VERTENZA NATUZZI, SOLUZIONE VICINA?

VERTENZA NATUZZI, SOLUZIONE VICINA?

Fa capolino un moderato ottimismo sulla vertenza Natuzzi, dopo l’ennesimo incontro al ministero dello Sviluppo economico. Sul tavolo cominciano a concretizzarsi varie opzioni, sulle quali potrebbe arrivare l’accordo agognato tra azienda e sindacati per scongiurare il licenziamento di 1726 dipendenti dichiarati in esubero dal gruppo di Santeramo in Colle, in provincia di Bari. Tre sono le date importanti: il 24 e 25 settembre prossimi, e poi il 3 ottobre. In quei tre giorni sono in programma la firma del mancato accordo sulla procedura di mobilità per i 1726 dipendenti e confronti serrati sulle ipotesi in campo, prima in ristretta e poi in plenaria.
“Siamo davanti ad un bivio”, afferma Paolo Acciai, segretario nazionale della Filca-Cisl. “O aspettare il 16 ottobre, data in cui scade la Cig, e assistere inermi al licenziamento dei dipendenti, oppure cercare tutte le soluzioni possibili per il ricollocamento dei lavoratori. Ovviamente stiamo lottando per la seconda. Le nostre priorità sono evitare che il lavoro possa andare all’estero e riuscire a conservare il posto ai dipendenti che rischiano. L’ultima opzione percorribile, invece, è la definizione di incentivi per l’esodo volontario. Ma sarebbe una sconfitta per il sindacato – afferma Acciai – perché vorrebbe dire snaturare il nostro ruolo, sempre teso all’occupazione”.
Il ventaglio delle possibilità al momento è vasto, non si esclude nessuna soluzione. Si sta ragionando sugli incentivi all’esodo, sulla stipula di contratti di solidarietà, sul trasferimento della produzione rumena in Puglia e sulla creazione di newco. Queste ultime consisterebbero in nuove aziende satellite del Gruppo Natuzzi, di proporzioni ridotte, in grado di ottenere la salvezza della casa madre con lo spostamento della produzione dagli stabilimenti della Romania alla Murgia.

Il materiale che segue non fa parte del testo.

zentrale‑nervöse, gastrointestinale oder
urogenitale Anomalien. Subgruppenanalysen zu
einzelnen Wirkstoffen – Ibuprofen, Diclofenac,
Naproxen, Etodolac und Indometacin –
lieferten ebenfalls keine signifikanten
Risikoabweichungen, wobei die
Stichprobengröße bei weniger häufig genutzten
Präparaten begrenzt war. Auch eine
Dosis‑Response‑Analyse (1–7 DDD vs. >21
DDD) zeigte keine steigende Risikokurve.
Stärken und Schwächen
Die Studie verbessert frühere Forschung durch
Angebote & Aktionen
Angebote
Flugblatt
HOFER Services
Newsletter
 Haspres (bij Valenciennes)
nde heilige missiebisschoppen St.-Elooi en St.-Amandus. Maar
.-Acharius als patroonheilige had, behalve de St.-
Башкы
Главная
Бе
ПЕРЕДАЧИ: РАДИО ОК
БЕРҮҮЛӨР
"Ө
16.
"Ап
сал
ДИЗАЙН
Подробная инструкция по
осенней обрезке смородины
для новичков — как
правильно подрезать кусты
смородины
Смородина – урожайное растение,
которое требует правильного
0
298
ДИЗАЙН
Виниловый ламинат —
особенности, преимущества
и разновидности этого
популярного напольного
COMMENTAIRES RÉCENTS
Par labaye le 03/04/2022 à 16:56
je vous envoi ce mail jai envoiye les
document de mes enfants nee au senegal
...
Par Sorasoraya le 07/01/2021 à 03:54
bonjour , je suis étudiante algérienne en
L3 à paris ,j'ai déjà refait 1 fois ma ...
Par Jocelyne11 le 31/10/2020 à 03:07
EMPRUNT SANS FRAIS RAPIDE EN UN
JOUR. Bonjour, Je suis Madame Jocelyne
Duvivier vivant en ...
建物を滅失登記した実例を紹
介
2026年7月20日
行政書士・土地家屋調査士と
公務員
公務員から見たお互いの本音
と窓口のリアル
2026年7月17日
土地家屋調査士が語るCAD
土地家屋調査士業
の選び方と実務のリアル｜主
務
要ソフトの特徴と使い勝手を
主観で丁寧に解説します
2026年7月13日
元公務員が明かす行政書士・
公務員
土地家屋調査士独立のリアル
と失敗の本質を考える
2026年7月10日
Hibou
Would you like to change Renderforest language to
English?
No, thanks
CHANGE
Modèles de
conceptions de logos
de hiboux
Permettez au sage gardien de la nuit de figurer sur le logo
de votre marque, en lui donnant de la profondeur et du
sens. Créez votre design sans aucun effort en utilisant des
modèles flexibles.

Il progetto potrebbe ricevere una parte delle risorse (in totale 101 milioni di euro) messe a disposizione nell’Accordo di programma dal Mise e dalle regioni interessate, Puglia e Basilicata. L’accordo, infatti, siglato nel febbraio scorso, prevede l’utilizzo delle risorse per la “salvaguardia ed il consolidamento delle imprese che operano nel settore del mobile imbottito, per l’attrazione di nuove iniziative imprenditoriali e per il sostegno al reimpiego dei lavoratori espulsi dalla filiera produttiva”.
Fino a pochi anni fa il distretto, che sorge a cavallo tra le province di Bari, Taranto e Matera, poteva contare su circa 15mila addetti, per un fatturato di 2,2 miliardi di euro.